### REQUIRED WORK:
The lines to be copied run from the one containing "exposure_s: 1/4000" to the end of the material below; reproduce them exactly, including both ends, and nothing more.

⟨

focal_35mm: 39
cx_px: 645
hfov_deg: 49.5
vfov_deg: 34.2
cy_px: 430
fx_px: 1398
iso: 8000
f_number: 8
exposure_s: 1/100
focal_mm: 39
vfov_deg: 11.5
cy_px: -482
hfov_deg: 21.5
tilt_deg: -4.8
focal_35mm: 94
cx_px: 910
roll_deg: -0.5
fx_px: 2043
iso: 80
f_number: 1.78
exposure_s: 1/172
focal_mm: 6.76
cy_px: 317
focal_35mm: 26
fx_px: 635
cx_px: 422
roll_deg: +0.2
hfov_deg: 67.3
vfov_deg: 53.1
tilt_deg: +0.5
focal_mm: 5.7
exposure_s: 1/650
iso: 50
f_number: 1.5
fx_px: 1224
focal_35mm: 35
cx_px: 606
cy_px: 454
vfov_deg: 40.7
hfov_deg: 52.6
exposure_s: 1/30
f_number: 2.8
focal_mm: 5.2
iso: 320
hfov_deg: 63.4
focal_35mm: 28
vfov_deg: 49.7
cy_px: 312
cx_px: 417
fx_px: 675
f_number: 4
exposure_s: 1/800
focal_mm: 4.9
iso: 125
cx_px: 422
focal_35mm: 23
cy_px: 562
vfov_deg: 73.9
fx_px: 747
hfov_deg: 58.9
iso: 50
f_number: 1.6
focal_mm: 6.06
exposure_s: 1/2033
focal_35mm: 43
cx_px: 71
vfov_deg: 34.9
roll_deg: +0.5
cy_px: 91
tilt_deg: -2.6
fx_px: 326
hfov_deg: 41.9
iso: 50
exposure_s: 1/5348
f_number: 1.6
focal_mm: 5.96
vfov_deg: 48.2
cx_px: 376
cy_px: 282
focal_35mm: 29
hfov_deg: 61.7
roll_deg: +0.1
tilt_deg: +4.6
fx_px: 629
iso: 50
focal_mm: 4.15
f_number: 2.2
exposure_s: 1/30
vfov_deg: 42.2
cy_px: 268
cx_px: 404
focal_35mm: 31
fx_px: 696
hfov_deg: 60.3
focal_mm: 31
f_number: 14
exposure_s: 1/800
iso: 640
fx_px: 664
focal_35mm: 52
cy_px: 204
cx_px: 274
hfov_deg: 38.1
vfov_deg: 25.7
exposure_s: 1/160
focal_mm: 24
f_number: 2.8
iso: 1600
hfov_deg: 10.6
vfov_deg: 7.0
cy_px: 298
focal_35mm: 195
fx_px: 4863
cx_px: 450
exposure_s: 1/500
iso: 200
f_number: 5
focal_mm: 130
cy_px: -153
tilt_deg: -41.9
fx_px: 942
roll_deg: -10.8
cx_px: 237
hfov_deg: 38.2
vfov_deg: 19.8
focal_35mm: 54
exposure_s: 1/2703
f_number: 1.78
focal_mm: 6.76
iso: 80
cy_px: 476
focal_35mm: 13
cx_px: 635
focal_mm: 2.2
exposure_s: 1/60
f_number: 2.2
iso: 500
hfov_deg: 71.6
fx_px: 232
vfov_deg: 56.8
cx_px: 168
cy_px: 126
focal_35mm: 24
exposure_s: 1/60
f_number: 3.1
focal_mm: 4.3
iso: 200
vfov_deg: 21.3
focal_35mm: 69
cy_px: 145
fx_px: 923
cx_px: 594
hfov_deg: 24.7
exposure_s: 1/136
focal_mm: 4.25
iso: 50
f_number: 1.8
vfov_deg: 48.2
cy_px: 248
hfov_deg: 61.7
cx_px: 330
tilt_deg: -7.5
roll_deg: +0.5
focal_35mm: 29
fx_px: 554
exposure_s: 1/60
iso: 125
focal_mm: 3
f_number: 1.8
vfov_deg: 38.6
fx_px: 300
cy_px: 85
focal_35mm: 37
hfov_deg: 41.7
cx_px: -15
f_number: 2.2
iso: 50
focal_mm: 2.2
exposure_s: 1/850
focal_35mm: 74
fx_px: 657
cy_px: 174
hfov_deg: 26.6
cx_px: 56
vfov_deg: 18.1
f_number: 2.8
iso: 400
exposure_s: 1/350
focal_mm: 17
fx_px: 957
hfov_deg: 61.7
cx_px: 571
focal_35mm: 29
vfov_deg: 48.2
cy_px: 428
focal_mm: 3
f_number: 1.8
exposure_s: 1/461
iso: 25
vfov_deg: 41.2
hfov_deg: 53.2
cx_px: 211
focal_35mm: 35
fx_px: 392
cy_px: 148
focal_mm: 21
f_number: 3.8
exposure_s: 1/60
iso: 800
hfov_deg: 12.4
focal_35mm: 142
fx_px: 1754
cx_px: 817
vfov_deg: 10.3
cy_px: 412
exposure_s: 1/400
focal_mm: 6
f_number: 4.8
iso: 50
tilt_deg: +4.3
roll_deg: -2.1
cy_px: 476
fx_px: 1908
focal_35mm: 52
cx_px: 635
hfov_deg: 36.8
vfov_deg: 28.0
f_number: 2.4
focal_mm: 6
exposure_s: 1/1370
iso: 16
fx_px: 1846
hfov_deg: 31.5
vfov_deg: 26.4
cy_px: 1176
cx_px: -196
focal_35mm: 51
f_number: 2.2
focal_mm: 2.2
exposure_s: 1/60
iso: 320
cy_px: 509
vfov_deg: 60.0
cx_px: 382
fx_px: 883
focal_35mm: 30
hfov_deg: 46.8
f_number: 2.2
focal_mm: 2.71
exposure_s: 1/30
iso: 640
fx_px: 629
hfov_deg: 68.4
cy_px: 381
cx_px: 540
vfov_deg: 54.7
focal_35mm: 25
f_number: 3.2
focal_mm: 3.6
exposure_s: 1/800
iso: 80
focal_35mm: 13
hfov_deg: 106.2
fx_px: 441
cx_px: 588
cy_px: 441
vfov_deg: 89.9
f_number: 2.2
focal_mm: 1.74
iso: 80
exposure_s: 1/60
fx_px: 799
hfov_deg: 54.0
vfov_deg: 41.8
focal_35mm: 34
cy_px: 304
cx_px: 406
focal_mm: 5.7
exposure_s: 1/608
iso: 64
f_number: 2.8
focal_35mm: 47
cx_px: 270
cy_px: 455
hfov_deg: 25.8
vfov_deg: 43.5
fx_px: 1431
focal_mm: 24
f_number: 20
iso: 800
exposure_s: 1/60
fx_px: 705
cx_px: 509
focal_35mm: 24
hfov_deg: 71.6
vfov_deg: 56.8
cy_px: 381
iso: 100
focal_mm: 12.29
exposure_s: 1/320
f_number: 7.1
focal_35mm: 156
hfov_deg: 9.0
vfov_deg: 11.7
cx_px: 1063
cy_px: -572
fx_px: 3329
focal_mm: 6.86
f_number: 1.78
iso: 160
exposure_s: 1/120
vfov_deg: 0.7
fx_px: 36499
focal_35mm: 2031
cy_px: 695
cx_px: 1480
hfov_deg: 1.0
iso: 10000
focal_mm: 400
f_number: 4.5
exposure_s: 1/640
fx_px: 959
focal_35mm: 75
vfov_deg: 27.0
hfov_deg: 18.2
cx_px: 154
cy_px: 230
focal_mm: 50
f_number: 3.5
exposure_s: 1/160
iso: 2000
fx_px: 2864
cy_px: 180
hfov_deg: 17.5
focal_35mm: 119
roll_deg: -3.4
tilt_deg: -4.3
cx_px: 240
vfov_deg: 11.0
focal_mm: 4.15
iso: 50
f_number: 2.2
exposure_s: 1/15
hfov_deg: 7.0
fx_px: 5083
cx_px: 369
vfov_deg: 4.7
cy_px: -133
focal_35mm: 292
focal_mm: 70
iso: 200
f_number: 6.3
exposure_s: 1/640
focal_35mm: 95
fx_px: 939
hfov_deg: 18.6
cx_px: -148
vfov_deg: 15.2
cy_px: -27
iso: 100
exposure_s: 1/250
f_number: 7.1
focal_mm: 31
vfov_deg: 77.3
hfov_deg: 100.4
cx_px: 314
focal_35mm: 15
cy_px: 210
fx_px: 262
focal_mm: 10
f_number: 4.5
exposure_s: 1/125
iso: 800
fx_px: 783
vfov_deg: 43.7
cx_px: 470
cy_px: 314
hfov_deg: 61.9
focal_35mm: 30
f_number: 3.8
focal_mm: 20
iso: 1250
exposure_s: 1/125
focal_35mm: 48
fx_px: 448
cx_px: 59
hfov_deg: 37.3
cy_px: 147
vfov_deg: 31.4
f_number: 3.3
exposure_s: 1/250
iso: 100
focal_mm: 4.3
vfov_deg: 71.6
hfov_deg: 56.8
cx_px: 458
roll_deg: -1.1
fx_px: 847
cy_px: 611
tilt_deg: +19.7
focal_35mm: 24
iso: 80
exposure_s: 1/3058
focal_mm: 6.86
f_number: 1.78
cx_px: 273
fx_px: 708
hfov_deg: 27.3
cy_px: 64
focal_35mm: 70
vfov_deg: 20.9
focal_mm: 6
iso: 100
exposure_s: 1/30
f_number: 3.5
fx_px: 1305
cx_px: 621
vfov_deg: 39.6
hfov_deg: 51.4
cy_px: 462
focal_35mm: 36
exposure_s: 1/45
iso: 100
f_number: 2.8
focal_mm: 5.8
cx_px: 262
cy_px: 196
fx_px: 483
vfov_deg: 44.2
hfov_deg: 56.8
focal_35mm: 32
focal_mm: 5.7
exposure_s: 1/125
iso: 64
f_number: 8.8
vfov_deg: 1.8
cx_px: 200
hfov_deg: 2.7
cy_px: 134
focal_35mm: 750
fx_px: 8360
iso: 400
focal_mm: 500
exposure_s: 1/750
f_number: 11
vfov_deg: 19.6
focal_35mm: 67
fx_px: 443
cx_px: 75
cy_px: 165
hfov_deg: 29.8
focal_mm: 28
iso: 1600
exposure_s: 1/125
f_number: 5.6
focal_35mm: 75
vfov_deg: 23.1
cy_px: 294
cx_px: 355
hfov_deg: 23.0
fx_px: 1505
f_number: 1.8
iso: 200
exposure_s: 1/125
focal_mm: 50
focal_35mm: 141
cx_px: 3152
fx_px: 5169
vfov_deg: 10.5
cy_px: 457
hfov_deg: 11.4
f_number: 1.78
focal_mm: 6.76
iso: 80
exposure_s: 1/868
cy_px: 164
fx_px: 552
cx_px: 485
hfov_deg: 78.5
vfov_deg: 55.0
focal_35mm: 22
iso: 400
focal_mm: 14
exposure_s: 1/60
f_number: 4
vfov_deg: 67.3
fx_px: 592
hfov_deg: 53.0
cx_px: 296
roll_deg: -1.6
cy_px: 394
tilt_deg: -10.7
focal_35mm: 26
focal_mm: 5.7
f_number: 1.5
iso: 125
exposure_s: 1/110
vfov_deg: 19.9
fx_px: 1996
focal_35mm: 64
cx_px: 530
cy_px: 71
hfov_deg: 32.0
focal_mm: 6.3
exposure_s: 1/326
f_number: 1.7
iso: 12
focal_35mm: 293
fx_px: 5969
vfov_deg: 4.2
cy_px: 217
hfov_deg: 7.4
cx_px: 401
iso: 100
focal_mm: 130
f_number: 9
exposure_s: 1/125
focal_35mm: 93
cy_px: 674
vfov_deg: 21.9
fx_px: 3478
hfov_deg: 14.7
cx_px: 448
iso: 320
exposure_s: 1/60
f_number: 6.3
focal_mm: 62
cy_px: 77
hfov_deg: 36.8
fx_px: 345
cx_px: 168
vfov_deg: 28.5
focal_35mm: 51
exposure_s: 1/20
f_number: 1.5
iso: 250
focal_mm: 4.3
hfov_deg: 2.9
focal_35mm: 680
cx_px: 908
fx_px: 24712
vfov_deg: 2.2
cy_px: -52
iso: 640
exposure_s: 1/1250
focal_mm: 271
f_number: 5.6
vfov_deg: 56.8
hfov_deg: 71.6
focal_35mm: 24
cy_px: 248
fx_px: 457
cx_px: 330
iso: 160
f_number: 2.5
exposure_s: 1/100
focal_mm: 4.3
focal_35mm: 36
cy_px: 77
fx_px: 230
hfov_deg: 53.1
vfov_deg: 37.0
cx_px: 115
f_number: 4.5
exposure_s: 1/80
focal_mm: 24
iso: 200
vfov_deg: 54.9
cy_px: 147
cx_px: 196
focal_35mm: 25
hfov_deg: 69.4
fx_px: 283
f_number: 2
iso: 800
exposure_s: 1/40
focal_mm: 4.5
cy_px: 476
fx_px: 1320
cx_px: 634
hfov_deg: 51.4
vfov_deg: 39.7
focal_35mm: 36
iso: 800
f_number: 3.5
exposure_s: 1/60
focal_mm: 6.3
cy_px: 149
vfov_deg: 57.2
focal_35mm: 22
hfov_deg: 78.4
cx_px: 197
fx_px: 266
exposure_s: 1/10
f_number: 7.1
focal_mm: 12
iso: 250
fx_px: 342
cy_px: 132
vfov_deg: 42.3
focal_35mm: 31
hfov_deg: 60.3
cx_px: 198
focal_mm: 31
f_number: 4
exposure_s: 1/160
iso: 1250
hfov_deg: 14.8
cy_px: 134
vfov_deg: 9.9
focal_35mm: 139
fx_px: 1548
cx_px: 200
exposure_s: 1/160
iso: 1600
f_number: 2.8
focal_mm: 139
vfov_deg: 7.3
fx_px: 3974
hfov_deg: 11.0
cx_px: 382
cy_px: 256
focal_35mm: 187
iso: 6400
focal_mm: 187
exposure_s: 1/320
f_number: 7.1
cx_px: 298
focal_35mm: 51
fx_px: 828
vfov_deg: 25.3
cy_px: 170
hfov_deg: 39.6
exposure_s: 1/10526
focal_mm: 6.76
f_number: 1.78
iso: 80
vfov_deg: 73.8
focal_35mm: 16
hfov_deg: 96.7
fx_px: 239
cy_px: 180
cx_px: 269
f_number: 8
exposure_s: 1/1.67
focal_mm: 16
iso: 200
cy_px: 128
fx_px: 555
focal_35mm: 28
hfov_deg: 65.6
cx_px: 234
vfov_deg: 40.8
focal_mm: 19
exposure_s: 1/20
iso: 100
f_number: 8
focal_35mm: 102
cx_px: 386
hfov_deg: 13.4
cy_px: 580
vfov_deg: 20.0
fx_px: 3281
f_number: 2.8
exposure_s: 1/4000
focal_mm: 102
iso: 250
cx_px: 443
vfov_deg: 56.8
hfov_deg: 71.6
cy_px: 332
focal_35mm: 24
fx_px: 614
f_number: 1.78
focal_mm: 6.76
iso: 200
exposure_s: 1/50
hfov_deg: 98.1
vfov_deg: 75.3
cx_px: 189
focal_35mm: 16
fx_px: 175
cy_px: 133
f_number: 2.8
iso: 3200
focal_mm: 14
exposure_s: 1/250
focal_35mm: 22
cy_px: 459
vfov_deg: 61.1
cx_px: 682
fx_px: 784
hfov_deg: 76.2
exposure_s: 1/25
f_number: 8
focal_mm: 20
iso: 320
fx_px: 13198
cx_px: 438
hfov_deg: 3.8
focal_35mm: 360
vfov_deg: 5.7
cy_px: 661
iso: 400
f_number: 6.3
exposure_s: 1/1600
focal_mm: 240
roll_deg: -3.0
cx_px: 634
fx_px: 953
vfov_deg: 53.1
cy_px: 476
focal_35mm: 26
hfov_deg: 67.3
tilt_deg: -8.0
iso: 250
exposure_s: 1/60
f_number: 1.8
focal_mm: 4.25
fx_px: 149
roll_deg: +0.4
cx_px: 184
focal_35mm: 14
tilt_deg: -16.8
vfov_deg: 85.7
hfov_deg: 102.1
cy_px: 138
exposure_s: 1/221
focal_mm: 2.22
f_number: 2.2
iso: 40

⟩

### SOLUTION FOR THIS TASK:
exposure_s: 1/4000
focal_mm: 102
iso: 250
cx_px: 443
vfov_deg: 56.8
hfov_deg: 71.6
cy_px: 332
focal_35mm: 24
fx_px: 614
f_number: 1.78
focal_mm: 6.76
iso: 200
exposure_s: 1/50
hfov_deg: 98.1
vfov_deg: 75.3
cx_px: 189
focal_35mm: 16
fx_px: 175
cy_px: 133
f_number: 2.8
iso: 3200
focal_mm: 14
exposure_s: 1/250
focal_35mm: 22
cy_px: 459
vfov_deg: 61.1
cx_px: 682
fx_px: 784
hfov_deg: 76.2
exposure_s: 1/25
f_number: 8
focal_mm: 20
iso: 320
fx_px: 13198
cx_px: 438
hfov_deg: 3.8
focal_35mm: 360
vfov_deg: 5.7
cy_px: 661
iso: 400
f_number: 6.3
exposure_s: 1/1600
focal_mm: 240
roll_deg: -3.0
cx_px: 634
fx_px: 953
vfov_deg: 53.1
cy_px: 476
focal_35mm: 26
hfov_deg: 67.3
tilt_deg: -8.0
iso: 250
exposure_s: 1/60
f_number: 1.8
focal_mm: 4.25
fx_px: 149
roll_deg: +0.4
cx_px: 184
focal_35mm: 14
tilt_deg: -16.8
vfov_deg: 85.7
hfov_deg: 102.1
cy_px: 138
exposure_s: 1/221
focal_mm: 2.22
f_number: 2.2
iso: 40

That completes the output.